> _Petikan Teks_:
_ _ _ _ _
JAKARTA – Polemik tentang Omnibus law khususnya klaster RUU Cipta Kerja sejak diwacanakan hingga pembahasan, sampai disahkan dalam Paripurna (5/10) lalu masih menyisakan pro dan kontra di tengah masyarakat. Pengesahan Rancangan Undang-Undang (RUU) menjadi Undang-Undang Cipta Kerja bahkan memicu aksi demo di sejumlah daerah.

Menurut Pengamat Politik IPI Karyono Wibowo, fenomena ketidakpuasan yang diekspresikan dalam bentuk aksi unjuk rasa merupakan hal lumrah. Aksi demonstrasi dalam pembahasan sebuah RUU seperti halnya RUU Cipta Kerja ini adalah hal biasa sebagaimana sering terjadi dalam pembahasan rancangan undang-undang (RUU) yang lain.
_ _ _ _ _
> _Entri Dataset_:
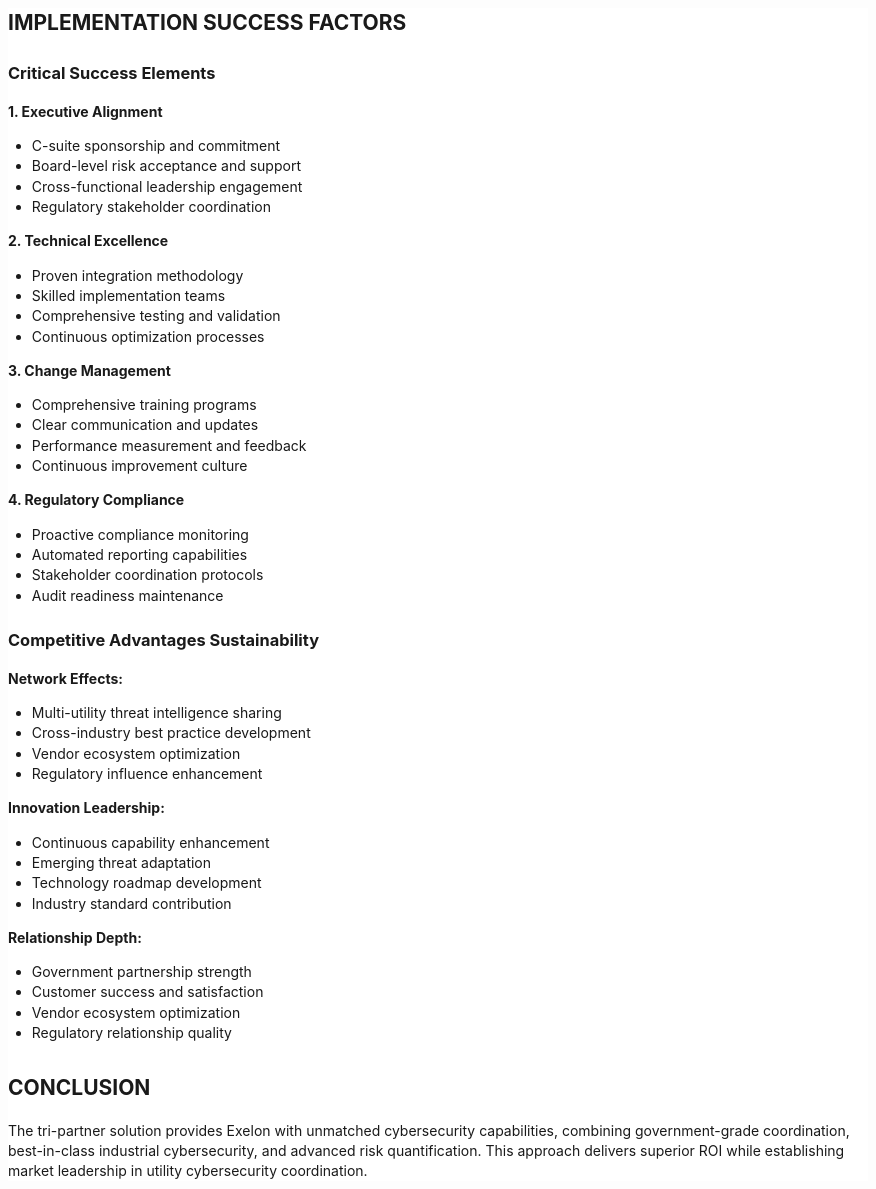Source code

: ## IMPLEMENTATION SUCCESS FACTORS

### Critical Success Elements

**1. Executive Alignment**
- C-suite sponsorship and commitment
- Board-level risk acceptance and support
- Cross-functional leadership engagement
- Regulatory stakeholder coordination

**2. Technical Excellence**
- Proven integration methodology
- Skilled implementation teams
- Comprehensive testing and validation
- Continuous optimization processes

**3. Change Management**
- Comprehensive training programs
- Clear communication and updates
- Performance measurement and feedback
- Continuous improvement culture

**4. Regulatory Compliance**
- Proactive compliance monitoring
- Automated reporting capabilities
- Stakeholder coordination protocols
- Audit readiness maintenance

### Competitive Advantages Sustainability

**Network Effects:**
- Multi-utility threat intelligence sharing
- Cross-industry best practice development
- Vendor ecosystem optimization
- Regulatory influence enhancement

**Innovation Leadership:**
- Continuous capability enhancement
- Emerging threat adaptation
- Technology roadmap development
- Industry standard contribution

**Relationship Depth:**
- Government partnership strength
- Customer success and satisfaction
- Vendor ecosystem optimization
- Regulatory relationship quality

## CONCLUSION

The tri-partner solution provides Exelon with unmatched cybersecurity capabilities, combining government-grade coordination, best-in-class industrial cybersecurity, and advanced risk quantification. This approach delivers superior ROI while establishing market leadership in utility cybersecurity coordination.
_ _ _ _ _
> _Tugas Anda_:
A. Dalam petikan tentang RUU Cipta Kerja, siapa nama Pengamat Politik IPI yang dikutip?
B. Tuliskan lanjutan petikan tentang RUU Cipta Kerja, dimulai setelah kalimat terakhirnya.
Entri di atas tidak berhubungan dengan petikan tentang RUU Cipta Kerja.

> _Hasil Berurutan_:
A. Karyono Wibowo.

B.
Dalam pembahasan RUU acapkali menimbulkan konflik dari para pihak yang berkepentingan. Ketidakpuasan kalangan buruh tidak hanya diekspresikan pada pembahasan RUU Cipta Kerja. Ketidakpuasan yang berujung pada aksi demo, sebelumnya juga terjadi dalam pembahasan RUU maupun kebijakan dalam pelbagai regulasi yang menyangkut nasib kaum buruh.

“Tentu saja, organisasi serikat buruh berkepentingan untuk memperjuangkan hak-hak buruh. Sementara pemerintah bersama DPR sebagai regulator memiliki kepentingan untuk membuat aturan yang diselaraskan dengan program pembangunan nasional seperti meningkatkan investasi dan penciptaan lapangan kerja,” ungkap Karyono, hari ini.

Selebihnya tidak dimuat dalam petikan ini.